Un uomo e una donna” nasce dall’esigenza di semplificarsi e di svincolarsi dal gioco del prestigio che puntualmente ci avvolge tramite il “riparlare del mondo non più come condanna ma cominciando da noi: un uomo e una donna“, ovvero partendo dall’amore come radice dell’albero vitale che soltanto così può dare i suoi frutti non geneticamente modificati dalla società globalizzata.
Destra-Sinistra” non ha bisogno di presentazioni: la politica perde sempre più di significato, fino a ridursi al bipolarismo destra-sinistra oramai basato su idee che sanno di pretesti. Ci pensa l’ironia gaberiana a caricarli di nuovo senso! Quando si parla di politica, mai rifiutare una sana risata (“non si sa se la fortuna sia di destra… la sfiga è sempre di sinistra!“). Immortale!
Il Desiderio” parla, appunto, della volontà come unica strada e della sua assenza come sola colpa al regresso, “è l’unico motore che muove il mondo“, come a dire che la chiave per accedere ad un mondo migliore siamo noi stessi. “L’obeso“, secondo il mio modesto parere, rappresenta lo stendardo di ogni diversità, ma credo che il significato sia da ricercare individualmente.
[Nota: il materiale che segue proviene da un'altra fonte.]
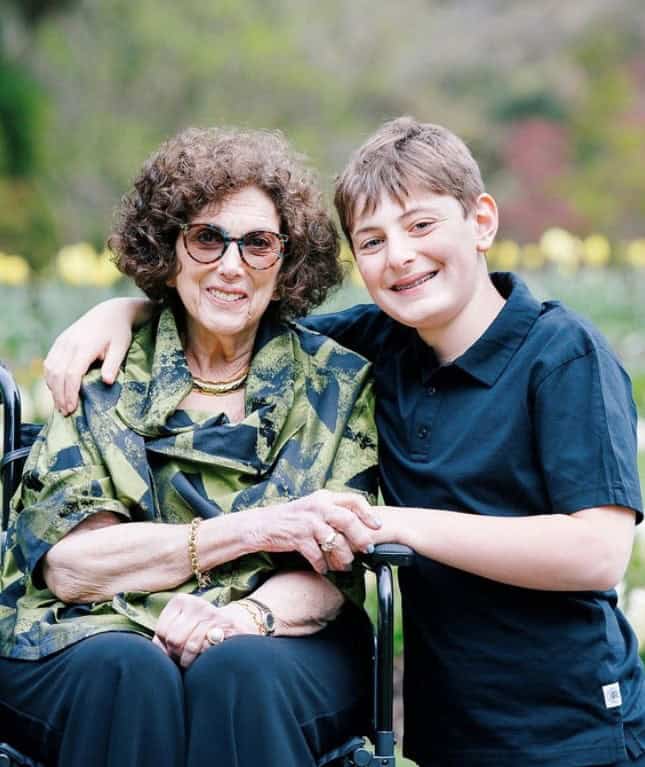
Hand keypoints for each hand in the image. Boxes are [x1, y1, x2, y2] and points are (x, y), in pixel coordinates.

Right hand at [44, 298, 143, 414]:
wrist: (109, 312)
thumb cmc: (118, 332)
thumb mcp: (121, 347)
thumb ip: (113, 364)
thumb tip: (107, 382)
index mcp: (85, 346)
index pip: (72, 374)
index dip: (70, 393)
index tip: (72, 408)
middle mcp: (70, 343)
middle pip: (58, 374)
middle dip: (59, 395)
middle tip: (65, 412)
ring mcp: (63, 342)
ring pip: (50, 368)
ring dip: (53, 388)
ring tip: (60, 405)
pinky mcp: (60, 341)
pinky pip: (49, 362)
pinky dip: (50, 377)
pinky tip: (56, 389)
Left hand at [153, 594, 256, 668]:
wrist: (234, 625)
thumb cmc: (200, 631)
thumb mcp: (181, 627)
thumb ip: (164, 638)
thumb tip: (151, 654)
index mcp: (180, 601)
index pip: (161, 631)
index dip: (165, 648)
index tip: (173, 652)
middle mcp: (194, 602)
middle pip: (174, 639)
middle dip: (177, 655)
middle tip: (183, 659)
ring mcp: (210, 611)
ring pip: (189, 645)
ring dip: (189, 660)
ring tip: (191, 661)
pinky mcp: (223, 623)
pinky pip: (205, 646)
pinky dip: (202, 656)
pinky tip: (204, 656)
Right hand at [241, 490, 380, 574]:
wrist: (261, 525)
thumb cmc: (291, 519)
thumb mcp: (313, 509)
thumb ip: (332, 513)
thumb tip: (358, 529)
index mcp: (324, 497)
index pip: (354, 500)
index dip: (369, 513)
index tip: (378, 526)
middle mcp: (317, 506)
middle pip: (348, 520)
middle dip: (361, 537)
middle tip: (367, 550)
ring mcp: (307, 521)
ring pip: (335, 541)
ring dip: (343, 556)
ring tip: (345, 566)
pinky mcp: (298, 537)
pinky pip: (317, 555)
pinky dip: (322, 566)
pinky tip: (323, 570)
A voi la scelta!
Qualcuno era comunista” è un’opera teatrale che non lascia indifferenti e vi strapperà amare risate sulla politica, in un crescendo di durezza che culmina nell’urlante “qualcuno era comunista perchè lo stato peggio che da noi, solo in Uganda!“. L’ennesima capsula d’attualità che fa riflettere e capire come, al giorno d’oggi, il significato non è da ricercarsi nella politica ma nel riscattarsi da questo gioco di finte promesse, fino a raggiungere una dimensione di verità tangibili e reali, dove i protagonisti siamo, nel bene e nel male, noi stessi: Noi come persone, non come burattini nelle mani della società con i fili consistenti in promesse e progressi a tenerci fermi ma, dagli occhi della scienza, sempre in movimento.

Al giorno d’oggi c’è bisogno di Giorgio Gaber e di cuori, più che orecchie, ad accoglierlo… Quindi, buon ascolto/riflessione!